# How can I get viagra pessaries in the UK?



## Diane72 (Oct 29, 2007)

I have to take viagra during my cycles to thicken my womb lining but my lining could do with being even thicker. 

I have taken viagra orally in previous rounds, but it is much more effective as a pessary. This is what is used in the US. My fertility doctor in the UK is very supportive of us using the pessaries in the next round. However, I have only been able to find it on US pharmacy websites and when talking to them they only accept US prescriptions so my Doctor would not be able to get it from there.

Any ideas would be appreciated on how I can get viagra pessaries in the UK


----------



## mazv (Jul 31, 2006)

Problems to work on:
a: In the forum thread about getting viagra pessaries in the UK, why does the first poster take viagra during cycles?
b: Continue the forum thread about getting viagra pessaries in the UK by writing the post that follows the final header.

[Dataset records]
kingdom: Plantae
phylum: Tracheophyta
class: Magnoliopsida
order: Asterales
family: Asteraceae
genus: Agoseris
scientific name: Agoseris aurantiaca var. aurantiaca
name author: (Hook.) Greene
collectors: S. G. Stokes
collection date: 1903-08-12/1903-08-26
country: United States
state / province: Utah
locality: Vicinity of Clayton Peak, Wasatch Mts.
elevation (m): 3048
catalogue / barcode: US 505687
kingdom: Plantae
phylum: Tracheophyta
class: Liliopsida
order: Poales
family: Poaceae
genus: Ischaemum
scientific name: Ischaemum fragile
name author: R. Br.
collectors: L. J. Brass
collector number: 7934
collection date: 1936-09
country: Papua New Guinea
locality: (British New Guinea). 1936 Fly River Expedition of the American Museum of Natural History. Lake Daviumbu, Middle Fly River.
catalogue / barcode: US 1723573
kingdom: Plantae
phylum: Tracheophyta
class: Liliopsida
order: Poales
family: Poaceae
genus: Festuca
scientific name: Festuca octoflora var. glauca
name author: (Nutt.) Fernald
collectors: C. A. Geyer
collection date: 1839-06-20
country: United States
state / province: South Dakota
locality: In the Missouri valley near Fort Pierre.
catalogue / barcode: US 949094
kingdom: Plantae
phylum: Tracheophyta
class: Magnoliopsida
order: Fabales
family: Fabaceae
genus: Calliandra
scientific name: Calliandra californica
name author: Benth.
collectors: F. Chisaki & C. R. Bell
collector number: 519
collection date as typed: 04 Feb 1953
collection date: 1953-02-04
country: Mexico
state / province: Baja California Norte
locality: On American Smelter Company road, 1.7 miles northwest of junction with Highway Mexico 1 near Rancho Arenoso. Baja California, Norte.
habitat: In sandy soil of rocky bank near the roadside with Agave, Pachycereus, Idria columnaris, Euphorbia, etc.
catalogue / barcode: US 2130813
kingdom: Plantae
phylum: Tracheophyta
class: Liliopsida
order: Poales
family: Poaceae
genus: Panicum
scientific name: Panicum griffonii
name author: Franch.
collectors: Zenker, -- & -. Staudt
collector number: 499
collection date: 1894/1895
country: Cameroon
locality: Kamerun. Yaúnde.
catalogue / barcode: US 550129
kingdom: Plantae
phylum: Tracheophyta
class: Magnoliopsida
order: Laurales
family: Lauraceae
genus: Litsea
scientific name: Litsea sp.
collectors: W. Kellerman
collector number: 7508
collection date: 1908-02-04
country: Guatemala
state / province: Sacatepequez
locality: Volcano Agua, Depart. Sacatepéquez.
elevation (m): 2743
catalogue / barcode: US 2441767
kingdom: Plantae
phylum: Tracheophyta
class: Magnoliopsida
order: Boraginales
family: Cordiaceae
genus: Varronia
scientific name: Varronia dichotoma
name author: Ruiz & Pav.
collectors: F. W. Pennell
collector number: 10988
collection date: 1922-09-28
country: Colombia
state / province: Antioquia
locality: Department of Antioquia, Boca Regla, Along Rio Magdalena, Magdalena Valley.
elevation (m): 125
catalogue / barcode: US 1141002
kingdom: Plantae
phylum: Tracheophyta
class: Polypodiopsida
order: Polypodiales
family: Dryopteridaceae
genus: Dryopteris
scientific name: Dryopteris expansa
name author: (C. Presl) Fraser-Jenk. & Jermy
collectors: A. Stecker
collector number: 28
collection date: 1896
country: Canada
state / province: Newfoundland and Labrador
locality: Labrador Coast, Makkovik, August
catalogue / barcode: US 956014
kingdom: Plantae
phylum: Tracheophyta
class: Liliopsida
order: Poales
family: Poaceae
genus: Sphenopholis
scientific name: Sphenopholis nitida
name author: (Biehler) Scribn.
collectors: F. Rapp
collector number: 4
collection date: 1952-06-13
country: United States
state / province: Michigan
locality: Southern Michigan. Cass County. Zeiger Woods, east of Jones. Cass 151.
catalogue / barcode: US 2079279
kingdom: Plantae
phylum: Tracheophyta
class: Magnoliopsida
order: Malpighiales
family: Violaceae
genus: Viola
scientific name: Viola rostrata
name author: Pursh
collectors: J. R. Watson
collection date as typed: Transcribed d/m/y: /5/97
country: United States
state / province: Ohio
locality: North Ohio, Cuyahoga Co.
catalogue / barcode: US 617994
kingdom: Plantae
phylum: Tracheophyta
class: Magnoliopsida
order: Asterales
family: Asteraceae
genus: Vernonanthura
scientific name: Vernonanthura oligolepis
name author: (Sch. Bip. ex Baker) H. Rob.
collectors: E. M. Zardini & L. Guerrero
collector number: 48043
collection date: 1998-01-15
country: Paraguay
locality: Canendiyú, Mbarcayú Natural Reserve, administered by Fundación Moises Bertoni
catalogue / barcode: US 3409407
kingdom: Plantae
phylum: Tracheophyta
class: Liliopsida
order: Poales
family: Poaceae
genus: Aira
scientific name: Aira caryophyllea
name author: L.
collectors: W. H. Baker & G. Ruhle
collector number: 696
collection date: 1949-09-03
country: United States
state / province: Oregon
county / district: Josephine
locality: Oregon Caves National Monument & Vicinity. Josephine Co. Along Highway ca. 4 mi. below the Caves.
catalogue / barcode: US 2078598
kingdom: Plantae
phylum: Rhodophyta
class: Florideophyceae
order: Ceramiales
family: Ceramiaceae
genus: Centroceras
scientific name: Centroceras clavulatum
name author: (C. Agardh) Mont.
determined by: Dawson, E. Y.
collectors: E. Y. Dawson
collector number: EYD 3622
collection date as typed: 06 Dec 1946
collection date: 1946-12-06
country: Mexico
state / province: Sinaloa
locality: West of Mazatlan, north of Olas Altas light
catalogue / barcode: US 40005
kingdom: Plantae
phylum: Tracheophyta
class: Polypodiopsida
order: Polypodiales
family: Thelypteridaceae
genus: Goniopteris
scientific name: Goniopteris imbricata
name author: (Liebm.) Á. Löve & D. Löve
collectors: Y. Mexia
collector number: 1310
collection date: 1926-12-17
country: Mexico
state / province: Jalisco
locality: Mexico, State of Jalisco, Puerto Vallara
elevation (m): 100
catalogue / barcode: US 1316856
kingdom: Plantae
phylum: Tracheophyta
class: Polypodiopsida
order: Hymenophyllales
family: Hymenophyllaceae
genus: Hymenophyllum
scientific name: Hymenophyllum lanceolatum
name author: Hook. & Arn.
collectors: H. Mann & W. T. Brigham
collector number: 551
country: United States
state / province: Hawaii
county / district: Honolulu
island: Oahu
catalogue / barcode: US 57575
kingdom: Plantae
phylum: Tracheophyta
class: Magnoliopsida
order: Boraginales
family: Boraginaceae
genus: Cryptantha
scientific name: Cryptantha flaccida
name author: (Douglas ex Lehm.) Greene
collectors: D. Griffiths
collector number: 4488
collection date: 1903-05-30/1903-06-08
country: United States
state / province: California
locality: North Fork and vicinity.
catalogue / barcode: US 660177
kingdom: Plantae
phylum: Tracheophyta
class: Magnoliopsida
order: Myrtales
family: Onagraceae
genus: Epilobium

Responses per task:
a: To thicken the womb lining.

b:
Hi Diane,

I wasn't aware that it was available a a pessary? I can't find any product information on a pessary form (only on the oral tablet) and as far as I can tell the drug company that own the Viagra brand only produce it as a tablet. Perhaps it is another company that is making them? Either way it isn't available in the UK, I'm not aware of it ever having been imported. There are only certain wholesalers that are able to import medicines into the UK and they still have to follow the rules so there are certain things that they can't import and some things that they need to apply for specific licenses from the Home Office in order to bring into the UK. I don't know if the pessaries would be able to be bought in, but generally the cost is fairly high for importing drugs and if it is only a small volume then most compaines have a minimum order value which would be added on as well. They would also only be available on private prescription.

Are your fertility clinic able to advise any further? I'd have thought the consultant would have been able to help? perhaps they may have contacts with specialists in the US who use the pessary as part of their treatment protocols.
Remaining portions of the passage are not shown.